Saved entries
§ §

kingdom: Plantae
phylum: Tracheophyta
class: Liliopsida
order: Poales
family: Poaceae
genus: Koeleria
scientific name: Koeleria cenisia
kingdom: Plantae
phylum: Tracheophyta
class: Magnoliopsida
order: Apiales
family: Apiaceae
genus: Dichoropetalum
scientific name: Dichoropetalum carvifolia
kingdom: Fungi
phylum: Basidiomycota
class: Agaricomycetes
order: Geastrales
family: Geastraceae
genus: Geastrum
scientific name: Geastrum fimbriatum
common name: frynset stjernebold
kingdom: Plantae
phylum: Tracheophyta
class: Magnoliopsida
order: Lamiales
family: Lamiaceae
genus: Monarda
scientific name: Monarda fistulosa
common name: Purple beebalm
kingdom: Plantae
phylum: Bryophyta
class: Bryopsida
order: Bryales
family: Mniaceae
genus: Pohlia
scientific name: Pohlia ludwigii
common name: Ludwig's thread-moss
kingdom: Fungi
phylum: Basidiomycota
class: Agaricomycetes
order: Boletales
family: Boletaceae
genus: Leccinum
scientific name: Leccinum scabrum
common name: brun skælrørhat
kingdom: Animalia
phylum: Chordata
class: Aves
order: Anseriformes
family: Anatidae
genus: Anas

§ §

● Given problem:
Render the records as a two-column CSV with the header rank,name, covering everything from the very start of the records through the line that contains "genus: Pohlia", including both ends. Give one row per line, with each field in double quotes and any line breaks replaced by spaces.

● Correct answer:
rank,name
"kingdom:","Plantae"
"phylum:","Tracheophyta"
"class:","Liliopsida"
"order:","Poales"
"family:","Poaceae"
"genus:","Koeleria"
"scientific name:","Koeleria cenisia"
"kingdom:","Plantae"
"phylum:","Tracheophyta"
"class:","Magnoliopsida"
"order:","Apiales"
"family:","Apiaceae"
"genus:","Dichoropetalum"
"scientific name:","Dichoropetalum carvifolia"
"kingdom:","Fungi"
"phylum:","Basidiomycota"
"class:","Agaricomycetes"
"order:","Geastrales"
"family:","Geastraceae"
"genus:","Geastrum"
"scientific name:","Geastrum fimbriatum"
"common name:","frynset stjernebold"
"kingdom:","Plantae"
"phylum:","Tracheophyta"
"class:","Magnoliopsida"
"order:","Lamiales"
"family:","Lamiaceae"
"genus:","Monarda"
"scientific name:","Monarda fistulosa"
"common name:","Purple beebalm"
"kingdom:","Plantae"
"phylum:","Bryophyta"
"class:","Bryopsida"
"order:","Bryales"
"family:","Mniaceae"
"genus:","Pohlia"